00:40, Friday, 02 December, 2016
Timelapse: A planetary-scale platform for Earth science data & analysis

Timelapse is a global, zoomable video that lets you see how the Earth has changed over the past 32 years. It is made from 33 cloud-free annual mosaics, one for each year from 1984 to 2016, which are made interactively explorable by Carnegie Mellon University CREATE Lab's Time Machine library, a technology for creating and viewing zoomable and pannable timelapses over space and time.

Using Earth Engine, we combined over 5 million satellite images acquired over the past three decades by 5 different satellites. The majority of the images come from Landsat, a joint USGS/NASA Earth observation program that has observed the Earth since the 1970s. For 2015 and 2016, we combined Landsat 8 imagery with imagery from Sentinel-2A, part of the European Commission and European Space Agency's Copernicus Earth observation program.

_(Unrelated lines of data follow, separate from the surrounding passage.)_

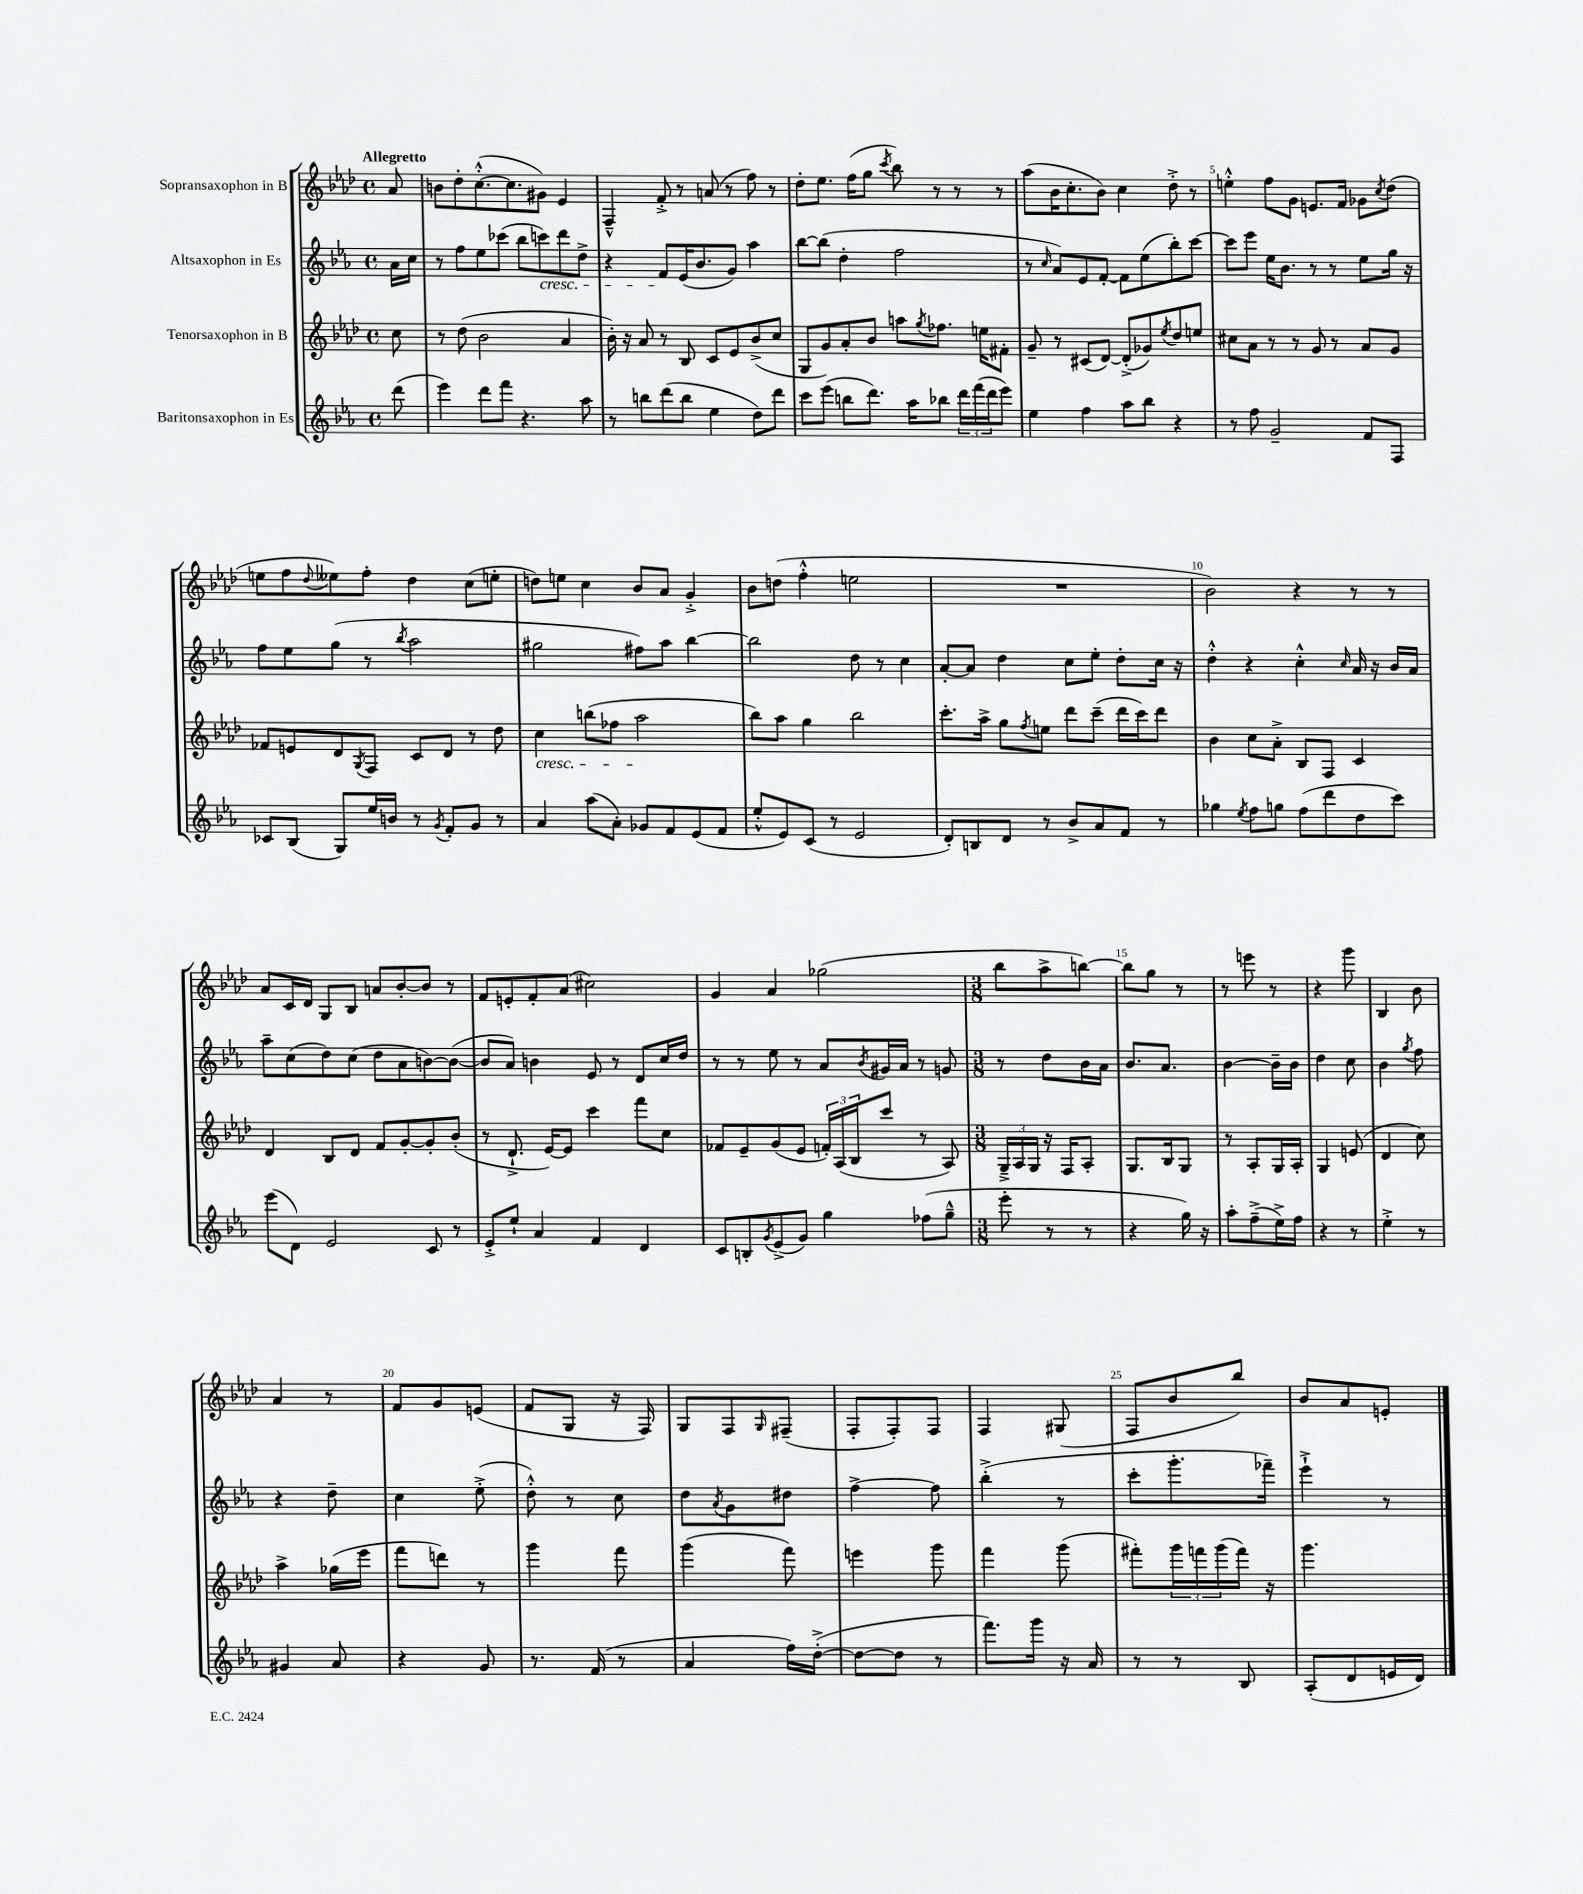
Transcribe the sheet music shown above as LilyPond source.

<<
\new StaffGroup <<
\new Staff = "s0" \with { instrumentName = "Sopransaxophon in B" } {
    \clef treble \key aes \major \defaultTimeSignature \time 4/4 \partial 8 \tempo "Allegretto"
    aes'8 |
    b'8 des''8-. c''8.~-.-^( c''8. gis'8) ees'4 |
    f4---^ f'8-.-> r8 a'8( r8 f''8) r8 |
    des''8-. ees''8. f''16( g''8 \acciaccatura { c'''8 } bes''8) r8 r8 r8 |
    aes''8( bes'16 c''8.-. bes'8) c''4 des''8-.-> r8 |
    e''4-.-^ f''8 g'8 e'8. f'16 ges'8 \acciaccatura { c''8 } des''8( |
    e''8 f''8 \appoggiatura { des''8 } eeses''8) f''8-. des''4 c''8( e''8-. |
    d''8) e''8 c''4 bes'8 aes'8 g'4-.-> |
    bes'8 d''8( f''4-.-^ e''2 |
    R1 |
    bes'2) r4 r8 r8 |
    aes'8 c'16 des'16 g8 bes8 a'8 bes'8~-. bes'8 r8 |
    f'8 e'8-. f'8-. aes'8( cis''2) |
    g'4 aes'4 ges''2( |
    \numericTimeSignature \time 3/8 bes''8 aes''8-> b''8~) |
    b''8 g''8 r8 |
    r8 e'''8 r8 |
    r4 g'''8 |
    bes4 bes'8 |
    aes'4 r8 |
    f'8 g'8 e'8( |
    f'8 g8 r16 f16) |
    g8 f8 \grace { g16 } fis8--( |
    f8-. f8-.) f8 |
    f4 gis8( |
    f8 bes'8 bes''8) |
    bes'8 aes'8 e'8-. \bar "|." |
}
\new Staff = "s1" \with { instrumentName = "Altsaxophon in Es" } {
    \clef treble \key ees \major \defaultTimeSignature \time 4/4 \partial 8
    aes'16 c''16 |
    r8 f''8 ees''8 ces'''8( bes''8 c'''8\cresc) d'''8 d''8-> |
    r4 f'8\! ees'16( bes'8. g'8) aes''4 |
    bes''8~ bes''8( d''4-. f''2 |
    r8 \grace { c''16 } aes'8) ees'8 f'8~-. f'8 ees''8( bes''8-.) c'''8~ |
    c'''8 ees'''8 ees''16 bes'8. r8 r8 ees''8 g''16 r16 |
    f''8 ees''8 g''8( r8 \acciaccatura { bes''8 } aes''2 |
    gis''2 fis''8) aes''8 bes''4~ |
    bes''2 d''8 r8 c''4 |
    aes'8~-. aes'8 d''4 c''8 ees''8-. d''8-. c''16 r16 |
    d''4-.-^ r4 c''4-.-^ \grace { c''16 } aes'16 r16 bes'16 aes'16 |
    aes''8-- c''8( d''8) c''8( d''8 aes'8 b'8~) b'8~( |
    b'8 aes'8) b'4 ees'8 r8 d'8 c''16 d''16 |
    r8 r8 ees''8 r8 aes'8 \acciaccatura { bes'8 } gis'16 aes'16 r8 g'8 |
    \numericTimeSignature \time 3/8 r8 d''8 bes'16 aes'16 |
    bes'8. aes'8. |
    bes'4~ bes'16-- bes'16 |
    d''4 c''8 |
    bes'4 \acciaccatura { g''8 } f''8 |
    r4 d''8-- |
    c''4 ees''8-.->( |
    d''8-.-^) r8 c''8 |
    d''8 \acciaccatura { aes'8 } g'8 dis''8 |
    f''4~-> f''8 |
    bes''4-.->( r8 |
    c'''8-. g'''8.-. fes'''16--) |
    ees'''4-!-> r8 \bar "|." |
}
\new Staff = "s2" \with { instrumentName = "Tenorsaxophon in B" } {
    \clef treble \key aes \major \defaultTimeSignature \time 4/4 \partial 8
    c''8 |
    r8 des''8( bes'2 aes'4 |
    bes'16-.) r16 aes'8 r8 bes8 c'8 ees'8 bes'8->( c''8 |
    g8 g'8) aes'8-. bes'8 a''8 \acciaccatura { g''8 } fes''8. e''16 fis'8-. |
    g'8-- r8 cis'8( des'8~) des'8-.->( ges'8) \acciaccatura { ees''8 } des''8 e''8 |
    cis''8 aes'8 r8 r8 g'8 r8 aes'8 g'8 |
    fes'8 e'8 des'8 \acciaccatura { g8 } f8 c'8 des'8 r8 des''8 |
    c''4\cresc b''8( fes''8 aes''2\! |
    bes''8) aes''8 g''4 bes''2 |
    c'''8.-. aes''16-> g''8 \acciaccatura { f''8 } e''8 des'''8 c'''8--( des'''16 c'''16) des'''8 |
    bes'4 c''8 aes'8-.-> bes8 f8 c'4 |
    des'4 bes8 des'8 f'8 g'8~-. g'8-. bes'8-.( |
    r8 des'8.-!-> ees'16~) ees'8 c'''4 f'''8 c''8 |
    fes'8 ees'8-- g'8( ees'8 \tuplet 3/2 { f'16-.) aes16( bes16 } c'''8 r8 aes8) |
    \numericTimeSignature \time 3/8 \tuplet 3/2 { g16---> aes16 g16 } r16 f16 aes8-. |
    g8. bes16 g8 |
    r8 aes8-. g16 aes16-. |
    g4 e'8( |
    des'4 c''8) |
    aes''4-> ges''16( ees'''16 |
    f'''8 d'''8) r8 |
    g'''4 f'''8 |
    g'''4( f'''8) |
    e'''4 g'''8 |
    f'''4 g'''8( |
    fis'''8-.) \tuplet 3/2 { g'''16 f'''16 g'''16( } f'''16) r16 |
    g'''4. \bar "|." |
}
\new Staff = "s3" \with { instrumentName = "Baritonsaxophon in Es" } {
    \clef treble \key ees \major \defaultTimeSignature \time 4/4 \partial 8
    d'''8( |
    ees'''4) d'''8 f'''8 r4. aes''8 |
    r8 b''8 d'''8( b''8 ees''4 d''8) d'''8 |
    c'''8 ees'''8( b''8 d'''8.) aes''16 bes''8 \tuplet 3/2 { d'''16 f'''16( d'''16 } ees'''8) |
    ees''4 f''4 aes''8 bes''8 r4 |
    r8 f''8 g'2-- f'8 f8 |
    ces'8 bes8( g8) ees''16 b'16 r8 \acciaccatura { g'8 } f'8-. g'8 r8 |
    aes'4 aes''8( aes'8-.) ges'8 f'8 ees'8( f'8 |
    ees''8-.-^ ees'8) c'8( r8 ees'2 |
    d'8-.) b8 d'8 r8 bes'8-> aes'8 f'8 r8 |
    ges''4 \acciaccatura { ees''8 } f''8 g''8 f''8( d'''8 d''8 c'''8) |
    ees'''8( d'8) ees'2 c'8 r8 |
    ees'8-.-> ees''8-! aes'4 f'4 d'4 |
    c'8 b8-. \acciaccatura { g'8 } ees'8->( g'8) g''4 fes''8( g''8---^ |
    \numericTimeSignature \time 3/8 ees'''8-. r8 r8 |
    r4 g''16) r16 |
    aes''8-. f''8--->( ees''16->) f''16 |
    r4 r8 |
    ees''4-.-> r8 |
    gis'4 aes'8 |
    r4 g'8 |
    r8. f'16( r8 |
    aes'4 f''16) d''16~-.->( |
    d''8~ d''8 r8 |
    f'''8.) g'''16 r16 aes'16 |
    r8 r8 bes8 |
    aes8-.( d'8 e'16 d'16) \bar "|." |
}
>>
>>
\layout { \context { \Score \override BarNumber.break-visibility = ##(#f #t #t) barNumberVisibility = #(every-nth-bar-number-visible 5) } }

Search, pan, or zoom around to begin exploring our new Timelapse, or even check out our YouTube highlights. To embed the timelapse viewer on your site, use the “Share or embed” button above. You can also create a timelapse tour that moves from one destination to another over time using the Timelapse Tour Editor.

Timelapse is an example that illustrates the power of Earth Engine’s cloud-computing model, which enables users such as scientists, researchers, and journalists to detect changes, map trends, and quantify differences on the Earth's surface using Google’s computational infrastructure and the multi-petabyte Earth Engine data catalog.